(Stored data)
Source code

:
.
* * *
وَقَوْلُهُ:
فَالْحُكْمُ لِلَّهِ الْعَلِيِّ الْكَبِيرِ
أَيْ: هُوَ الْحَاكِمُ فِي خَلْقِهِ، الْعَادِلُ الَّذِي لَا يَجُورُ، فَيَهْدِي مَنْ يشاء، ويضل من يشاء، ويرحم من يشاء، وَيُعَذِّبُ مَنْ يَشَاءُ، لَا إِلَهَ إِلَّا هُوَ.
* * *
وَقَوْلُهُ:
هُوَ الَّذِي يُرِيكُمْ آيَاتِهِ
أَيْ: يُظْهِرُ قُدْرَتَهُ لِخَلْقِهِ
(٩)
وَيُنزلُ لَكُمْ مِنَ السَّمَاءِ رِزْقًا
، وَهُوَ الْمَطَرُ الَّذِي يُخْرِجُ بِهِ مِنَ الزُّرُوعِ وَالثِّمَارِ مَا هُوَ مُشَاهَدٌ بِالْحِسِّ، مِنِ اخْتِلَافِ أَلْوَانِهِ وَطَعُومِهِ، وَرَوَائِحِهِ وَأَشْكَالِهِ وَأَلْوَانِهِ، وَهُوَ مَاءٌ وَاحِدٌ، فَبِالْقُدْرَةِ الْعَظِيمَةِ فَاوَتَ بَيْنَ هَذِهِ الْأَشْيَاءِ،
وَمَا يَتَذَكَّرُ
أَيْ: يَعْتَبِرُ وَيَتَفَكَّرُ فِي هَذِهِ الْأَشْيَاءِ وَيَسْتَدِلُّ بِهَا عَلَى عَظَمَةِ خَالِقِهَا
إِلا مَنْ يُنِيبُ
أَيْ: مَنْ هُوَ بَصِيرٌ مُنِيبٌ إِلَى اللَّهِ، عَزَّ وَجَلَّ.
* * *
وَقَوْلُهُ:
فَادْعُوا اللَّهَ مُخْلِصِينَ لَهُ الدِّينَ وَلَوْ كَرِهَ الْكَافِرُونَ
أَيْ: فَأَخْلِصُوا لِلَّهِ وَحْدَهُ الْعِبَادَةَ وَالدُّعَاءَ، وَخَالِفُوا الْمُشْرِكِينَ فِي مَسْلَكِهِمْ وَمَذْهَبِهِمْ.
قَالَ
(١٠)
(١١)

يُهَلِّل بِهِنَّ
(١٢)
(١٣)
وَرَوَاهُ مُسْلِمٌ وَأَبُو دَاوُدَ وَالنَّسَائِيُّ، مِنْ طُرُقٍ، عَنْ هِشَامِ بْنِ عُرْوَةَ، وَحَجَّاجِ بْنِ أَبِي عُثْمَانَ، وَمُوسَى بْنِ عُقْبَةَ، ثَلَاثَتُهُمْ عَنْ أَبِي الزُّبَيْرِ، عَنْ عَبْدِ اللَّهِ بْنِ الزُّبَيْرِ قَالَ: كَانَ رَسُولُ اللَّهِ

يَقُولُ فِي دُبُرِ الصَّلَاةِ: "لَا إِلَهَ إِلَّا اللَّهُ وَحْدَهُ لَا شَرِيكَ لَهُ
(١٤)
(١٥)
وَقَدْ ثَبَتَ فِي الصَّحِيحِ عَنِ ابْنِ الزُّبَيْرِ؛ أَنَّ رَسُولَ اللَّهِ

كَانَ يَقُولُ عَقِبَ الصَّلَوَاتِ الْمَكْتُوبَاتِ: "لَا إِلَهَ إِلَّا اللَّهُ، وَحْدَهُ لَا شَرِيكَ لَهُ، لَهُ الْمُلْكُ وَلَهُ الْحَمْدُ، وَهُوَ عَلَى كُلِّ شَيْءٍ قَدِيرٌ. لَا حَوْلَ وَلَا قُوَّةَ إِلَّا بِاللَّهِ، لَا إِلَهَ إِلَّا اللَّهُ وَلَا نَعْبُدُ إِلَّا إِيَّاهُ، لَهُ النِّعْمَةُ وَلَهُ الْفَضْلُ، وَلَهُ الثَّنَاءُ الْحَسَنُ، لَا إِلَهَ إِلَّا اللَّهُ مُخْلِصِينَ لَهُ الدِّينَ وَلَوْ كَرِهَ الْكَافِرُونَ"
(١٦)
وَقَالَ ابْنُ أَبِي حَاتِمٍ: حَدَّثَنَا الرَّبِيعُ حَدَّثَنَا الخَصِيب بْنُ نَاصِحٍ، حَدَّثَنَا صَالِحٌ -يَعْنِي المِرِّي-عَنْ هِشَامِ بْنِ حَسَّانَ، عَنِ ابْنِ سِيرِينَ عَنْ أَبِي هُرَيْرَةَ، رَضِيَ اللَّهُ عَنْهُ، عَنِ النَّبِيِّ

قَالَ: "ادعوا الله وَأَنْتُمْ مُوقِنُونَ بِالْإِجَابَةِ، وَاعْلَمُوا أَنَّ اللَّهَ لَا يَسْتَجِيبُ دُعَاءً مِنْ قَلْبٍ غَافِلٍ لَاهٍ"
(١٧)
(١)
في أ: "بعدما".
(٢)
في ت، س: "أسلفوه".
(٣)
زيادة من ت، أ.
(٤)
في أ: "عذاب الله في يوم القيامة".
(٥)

* * *

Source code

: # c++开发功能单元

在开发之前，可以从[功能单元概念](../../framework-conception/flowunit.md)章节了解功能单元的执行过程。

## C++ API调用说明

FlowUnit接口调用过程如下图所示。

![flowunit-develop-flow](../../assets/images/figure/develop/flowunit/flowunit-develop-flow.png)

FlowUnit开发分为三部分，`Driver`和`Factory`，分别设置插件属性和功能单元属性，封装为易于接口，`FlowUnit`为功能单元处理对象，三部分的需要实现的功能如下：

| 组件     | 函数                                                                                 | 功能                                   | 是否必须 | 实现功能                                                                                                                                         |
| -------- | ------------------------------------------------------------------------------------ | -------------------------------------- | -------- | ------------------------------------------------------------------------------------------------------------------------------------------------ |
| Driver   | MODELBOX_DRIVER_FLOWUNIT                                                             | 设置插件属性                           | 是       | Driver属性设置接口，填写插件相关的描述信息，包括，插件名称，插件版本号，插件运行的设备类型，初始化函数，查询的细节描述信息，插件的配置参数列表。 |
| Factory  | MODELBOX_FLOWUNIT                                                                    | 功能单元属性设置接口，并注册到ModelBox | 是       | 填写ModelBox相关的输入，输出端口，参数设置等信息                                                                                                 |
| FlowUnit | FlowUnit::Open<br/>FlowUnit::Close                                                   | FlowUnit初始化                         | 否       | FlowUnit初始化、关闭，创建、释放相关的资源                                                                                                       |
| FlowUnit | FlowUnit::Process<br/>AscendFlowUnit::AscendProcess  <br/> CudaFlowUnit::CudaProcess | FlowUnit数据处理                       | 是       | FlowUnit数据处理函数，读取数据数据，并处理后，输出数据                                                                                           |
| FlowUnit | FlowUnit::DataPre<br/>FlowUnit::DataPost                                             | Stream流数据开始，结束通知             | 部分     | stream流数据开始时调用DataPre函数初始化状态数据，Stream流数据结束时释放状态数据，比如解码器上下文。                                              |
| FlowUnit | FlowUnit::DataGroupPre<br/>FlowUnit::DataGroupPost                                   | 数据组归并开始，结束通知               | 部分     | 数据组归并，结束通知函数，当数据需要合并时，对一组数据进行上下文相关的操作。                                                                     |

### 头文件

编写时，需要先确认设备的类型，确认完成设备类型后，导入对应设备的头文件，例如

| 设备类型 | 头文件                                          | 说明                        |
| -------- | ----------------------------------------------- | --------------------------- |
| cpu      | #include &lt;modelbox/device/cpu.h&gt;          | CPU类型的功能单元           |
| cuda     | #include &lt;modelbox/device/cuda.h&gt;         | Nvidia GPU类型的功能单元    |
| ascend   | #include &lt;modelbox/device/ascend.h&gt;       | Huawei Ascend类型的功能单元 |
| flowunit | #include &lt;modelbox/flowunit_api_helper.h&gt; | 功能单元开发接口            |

Problem description: Please duplicate the lines starting at the one that contains "编写时，需要先确认设备的类型，确认完成设备类型后，导入对应设备的头文件，例如" and ending at the one that contains "flowunit | #include", with both of those included.

Written solution:
编写时，需要先确认设备的类型，确认完成设备类型后，导入对应设备的头文件，例如

| 设备类型 | 头文件                                          | 说明                        |
| -------- | ----------------------------------------------- | --------------------------- |
| cpu      | #include &lt;modelbox/device/cpu.h&gt;          | CPU类型的功能单元           |
| cuda     | #include &lt;modelbox/device/cuda.h&gt;         | Nvidia GPU类型的功能单元    |
| ascend   | #include &lt;modelbox/device/ascend.h&gt;       | Huawei Ascend类型的功能单元 |
| flowunit | #include &lt;modelbox/flowunit_api_helper.h&gt; | 功能单元开发接口            |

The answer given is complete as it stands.